Mystery death of Irungu Njaro: Doubts raised about alleged suicide

Masinga dam and Wanjaro Junior

Masinga dam, where the body of Kikuyu pop musician Edward Irungu Njaro, alias Wanjaro Junior (right), was found floating on July 17, 2021. 

Photo credit: George Munene & Courtesy

What you need to know:

  • While police records indicate that he most likely killed himself over a Sh700,000 debt — as he allegedly indicated in his suicide note saved on his phone — his last moments cast a shadow of doubt.

Questions have emerged about the sudden death of Kikuyu Benga music businessman Edward Irungu Njaro in an alleged suicide after his body was retrieved on Saturday from Masinga dam.

While police records indicate that he most likely killed himself over a Sh700,000 debt — as he allegedly indicated in his suicide note saved on his phone — his last moments cast a shadow of doubt.

He had been reported missing on July 14 after he sent his friends a text message that he was jumping into the River Tana owing to depression over the loan.

He did not disclose whom he owed or the pressures being exerted on him to pay up.

He had directed his friends to go and get the vehicle he would use to drive himself to Kamweli village, on the boundary of Murang’a, Kirinyaga and Embu counties on the Kenol-Nyeri highway.

It was not immediately clear who removed the vehicle from the scene as it had been towed to the Kasarani Police Station in Nairobi County even before it was processed by crime scene experts.

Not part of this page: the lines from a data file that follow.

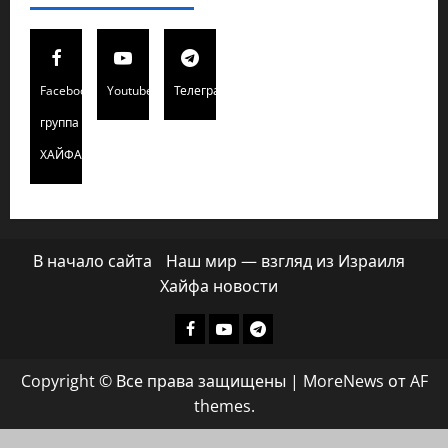
Facebook
Youtube
Телеграмм
группа
ХАЙФАИНФО
В начало сайта
Наш мир — взгляд из Израиля
Хайфа новости
Facebook
Youtube
Телеграмм
группа
Copyright © Все права защищены
|
MoreNews
от AF
ХАЙФАИНФО
themes.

Kasarani Division Police Boss Patrick Mwazo said the vehicle was surrendered as “belonging to a missing person who resided on nearby Kamiti Road”. 

‘Social animal’

In Zimmerman estate where he lived, he was portrayed as a social animal albeit in a discreet way.

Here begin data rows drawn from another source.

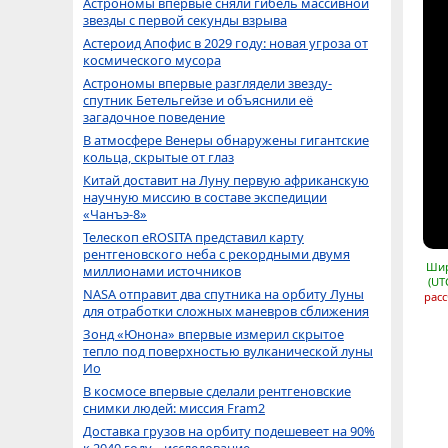
Астрономы впервые сняли гибель массивной
звезды с первой секунды взрыва
Астероид Апофис в 2029 году: новая угроза от
космического мусора
Астрономы впервые разглядели звезду-
спутник Бетельгейзе и объяснили её
загадочное поведение
В атмосфере Венеры обнаружены гигантские
кольца, скрытые от глаз
Китай доставит на Луну первую африканскую
научную миссию в составе экспедиции
«Чанъэ-8»
Телескоп eROSITA представил карту
рентгеновского неба с рекордными двумя
Шир
миллионами источников
(UT
NASA отправит два спутника на орбиту Луны
расс
для отработки сложных маневров сближения
Зонд «Юнона» впервые измерил скрытое
тепло под поверхностью вулканической луны
Ио
В космосе впервые сделали рентгеновские
снимки людей: миссия Fram2
Доставка грузов на орбиту подешевеет на 90%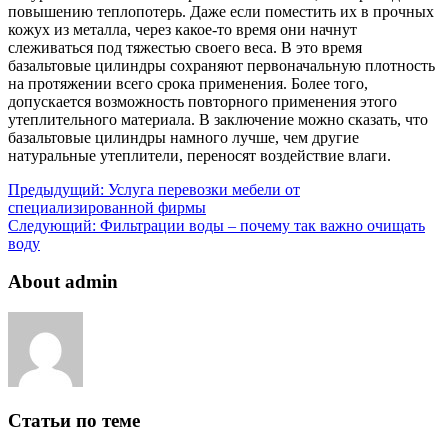
повышению теплопотерь. Даже если поместить их в прочных
кожух из металла, через какое-то время они начнут
слеживаться под тяжестью своего веса. В это время
базальтовые цилиндры сохраняют первоначальную плотность
на протяжении всего срока применения. Более того,
допускается возможность повторного применения этого
утеплительного материала. В заключение можно сказать, что
базальтовые цилиндры намного лучше, чем другие
натуральные утеплители, переносят воздействие влаги.
Предыдущий:
Услуга перевозки мебели от
специализированной фирмы
Следующий:
Фильтрации воды – почему так важно очищать
воду
About admin
Статьи по теме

He was said to have dined and wined with underground dealmakers in Marurui, Kiamumbi, Kamae and Ngomongo estates and was full of hopes that he was not a candidate for death any time soon.

“He is only known to have maintained three close friends. He was working as a supervisor for another mysterious man who owns rental houses, butcheries and transport trucks. Any time we discussed death, he would say he would not dare die and leave behind women whom he usually termed as flowers of life and the core reason men existed,” said one of his friends, John Macharia.

While media reports have indicated that Irungu was a musician, Talented Musicians and Composers Sacco chairman Epha Maina said he was not.

Instead, his brother George Wa Njaro, who died in 2007, was the musician besides being a high school teacher, his last workstation being Gaichanjiru High in Murang’a County.

Mr Maina said, “We have our benchmarks to categorise one as a musician and this man is not one of us and we will not be burying him as we do for one of our own.”

Long court battle

Upon Wa Njaro’s death, Irungu started selling his music in River Road, leading to a protracted court battle with the teacher’s widow Molline Atieno, who wanted him restrained from duplicating and selling her late husband’s work for commercial gain.

“He had been warned by my husband that should I be widowed, all his personal enterprises belonged to me and our son. There was bad blood between my husband and his family,” Ms Atieno told the Nation yesterday.

Irungu’s widow Joyce Wachira said she was yet to come to terms with the circumstances, claims and death of the man with who she had three children.

“I am waiting for the police to investigate and give us the official version. I don’t know about his debts. He has never acted suicidal and on the date he disappeared, he appeared normal and in control of his faculties. I am living in a horror audio movie with no visuals,” she said.

Irungu’s body was found floating in the Masinga Hydroelectric Power Station’s dam on the boundary of Embu and Machakos counties.

Reported missing in Nairobi, his body showed up 106km away, with another oddity being that from the point that he is believed to have jumped into the River Tana, the journey to the dam is over 100km.

Mbeere South police boss Gregory Mutiso said the body was retrieved and taken to an Embu mortuary to be subjected to further investigations.

“A postmortem examination will help establish the actual circumstances under which the victim met his death. The body had no physical injuries. We are liaising with our colleagues from Nairobi, Kirinyaga and Murang’a to gain a deeper understanding of his disappearance and death,” he said.

How the more than 100km drowning journey in a river infested with crocodiles, hippos and killer fish, as well as the boulders and debris in the River Tana, ended up delivering him into the Masinga dam without any bodily physical injury has been described as odd.